● **What to produce**:
Set down the records again, keeping each line exactly as it is.

● **Provided material**:
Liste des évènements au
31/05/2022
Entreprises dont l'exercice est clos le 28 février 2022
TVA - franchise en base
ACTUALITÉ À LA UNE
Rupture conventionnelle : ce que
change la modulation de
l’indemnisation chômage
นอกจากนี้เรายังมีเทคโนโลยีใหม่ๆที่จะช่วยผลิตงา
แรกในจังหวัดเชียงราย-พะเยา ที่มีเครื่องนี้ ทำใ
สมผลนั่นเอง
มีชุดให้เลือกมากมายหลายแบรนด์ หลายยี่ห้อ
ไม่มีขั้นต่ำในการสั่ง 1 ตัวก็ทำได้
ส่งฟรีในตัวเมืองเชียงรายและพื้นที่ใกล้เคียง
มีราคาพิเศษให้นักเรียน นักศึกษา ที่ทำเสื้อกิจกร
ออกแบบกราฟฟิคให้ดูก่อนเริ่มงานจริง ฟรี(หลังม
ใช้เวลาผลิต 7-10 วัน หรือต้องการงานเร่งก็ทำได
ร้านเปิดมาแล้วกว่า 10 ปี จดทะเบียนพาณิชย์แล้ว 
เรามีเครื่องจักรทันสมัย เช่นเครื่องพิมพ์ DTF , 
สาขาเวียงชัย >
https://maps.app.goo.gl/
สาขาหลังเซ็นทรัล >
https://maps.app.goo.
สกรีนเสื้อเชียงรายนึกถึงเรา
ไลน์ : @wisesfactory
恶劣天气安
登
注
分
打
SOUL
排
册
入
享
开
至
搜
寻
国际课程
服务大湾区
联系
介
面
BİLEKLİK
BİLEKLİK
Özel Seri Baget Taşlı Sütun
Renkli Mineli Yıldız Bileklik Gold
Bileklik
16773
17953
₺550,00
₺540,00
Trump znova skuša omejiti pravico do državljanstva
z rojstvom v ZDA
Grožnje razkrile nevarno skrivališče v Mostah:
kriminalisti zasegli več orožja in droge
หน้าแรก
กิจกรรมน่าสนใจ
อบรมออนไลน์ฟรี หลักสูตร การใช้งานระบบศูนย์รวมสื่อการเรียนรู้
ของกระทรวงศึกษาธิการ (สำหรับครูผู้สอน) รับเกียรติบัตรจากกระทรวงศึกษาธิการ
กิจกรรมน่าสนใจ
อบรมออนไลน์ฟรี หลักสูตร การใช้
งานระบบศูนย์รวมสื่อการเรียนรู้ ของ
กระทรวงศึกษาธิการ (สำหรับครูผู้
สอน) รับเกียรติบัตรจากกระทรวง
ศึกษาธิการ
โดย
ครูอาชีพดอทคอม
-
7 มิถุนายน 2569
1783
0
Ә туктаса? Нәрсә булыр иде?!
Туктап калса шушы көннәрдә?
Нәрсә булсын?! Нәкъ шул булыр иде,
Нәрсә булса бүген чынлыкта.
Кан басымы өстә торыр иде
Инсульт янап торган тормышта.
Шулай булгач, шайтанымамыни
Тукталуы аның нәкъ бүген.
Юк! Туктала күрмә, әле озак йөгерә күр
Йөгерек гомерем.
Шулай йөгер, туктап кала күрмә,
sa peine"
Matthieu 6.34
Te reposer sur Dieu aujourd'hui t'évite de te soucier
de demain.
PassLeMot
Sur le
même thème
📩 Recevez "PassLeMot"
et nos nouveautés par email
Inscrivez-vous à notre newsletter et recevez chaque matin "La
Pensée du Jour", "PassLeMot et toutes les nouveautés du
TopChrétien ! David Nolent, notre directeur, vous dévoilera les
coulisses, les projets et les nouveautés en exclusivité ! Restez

● **Response**:
Liste des évènements au
31/05/2022
Entreprises dont l'exercice est clos le 28 février 2022
TVA - franchise en base
ACTUALITÉ À LA UNE
Rupture conventionnelle : ce que
change la modulation de
l’indemnisation chômage
นอกจากนี้เรายังมีเทคโนโลยีใหม่ๆที่จะช่วยผลิตงา
แรกในจังหวัดเชียงราย-พะเยา ที่มีเครื่องนี้ ทำใ
สมผลนั่นเอง
มีชุดให้เลือกมากมายหลายแบรนด์ หลายยี่ห้อ
ไม่มีขั้นต่ำในการสั่ง 1 ตัวก็ทำได้
ส่งฟรีในตัวเมืองเชียงรายและพื้นที่ใกล้เคียง
มีราคาพิเศษให้นักเรียน นักศึกษา ที่ทำเสื้อกิจกร
ออกแบบกราฟฟิคให้ดูก่อนเริ่มงานจริง ฟรี(หลังม
ใช้เวลาผลิต 7-10 วัน หรือต้องการงานเร่งก็ทำได
ร้านเปิดมาแล้วกว่า 10 ปี จดทะเบียนพาณิชย์แล้ว 
เรามีเครื่องจักรทันสมัย เช่นเครื่องพิมพ์ DTF , 
สาขาเวียงชัย >
https://maps.app.goo.gl/
สาขาหลังเซ็นทรัล >
https://maps.app.goo.
สกรีนเสื้อเชียงรายนึกถึงเรา
ไลน์ : @wisesfactory
恶劣天气安
登
注
分
打
SOUL
排
册
入
享
开
至
搜
寻
国际课程
服务大湾区
联系
介
面
BİLEKLİK
BİLEKLİK
Özel Seri Baget Taşlı Sütun
Renkli Mineli Yıldız Bileklik Gold
Bileklik
16773
17953
₺550,00
₺540,00
Trump znova skuša omejiti pravico do državljanstva
z rojstvom v ZDA
Grožnje razkrile nevarno skrivališče v Mostah:
kriminalisti zasegli več orožja in droge
หน้าแรก
กิจกรรมน่าสนใจ
อบรมออนไลน์ฟรี หลักสูตร การใช้งานระบบศูนย์รวมสื่อการเรียนรู้
ของกระทรวงศึกษาธิการ (สำหรับครูผู้สอน) รับเกียรติบัตรจากกระทรวงศึกษาธิการ
กิจกรรมน่าสนใจ
อบรมออนไลน์ฟรี หลักสูตร การใช้
งานระบบศูนย์รวมสื่อการเรียนรู้ ของ
กระทรวงศึกษาธิการ (สำหรับครูผู้
สอน) รับเกียรติบัตรจากกระทรวง
ศึกษาธิการ
โดย
ครูอาชีพดอทคอม
-
7 มิถุนายน 2569
1783
0
Ә туктаса? Нәрсә булыр иде?!
Туктап калса шушы көннәрдә?
Нәрсә булсын?! Нәкъ шул булыр иде,
Нәрсә булса бүген чынлыкта.
Кан басымы өстә торыр иде
Инсульт янап торган тормышта.
Шулай булгач, шайтанымамыни
Тукталуы аның нәкъ бүген.
Юк! Туктала күрмә, әле озак йөгерә күр
Йөгерек гомерем.
Шулай йөгер, туктап кала күрмә,
sa peine"
Matthieu 6.34
Te reposer sur Dieu aujourd'hui t'évite de te soucier
de demain.
PassLeMot
Sur le
même thème
📩 Recevez "PassLeMot"
et nos nouveautés par email
Inscrivez-vous à notre newsletter et recevez chaque matin "La
Pensée du Jour", "PassLeMot et toutes les nouveautés du
TopChrétien ! David Nolent, notre directeur, vous dévoilera les
coulisses, les projets et les nouveautés en exclusivité ! Restez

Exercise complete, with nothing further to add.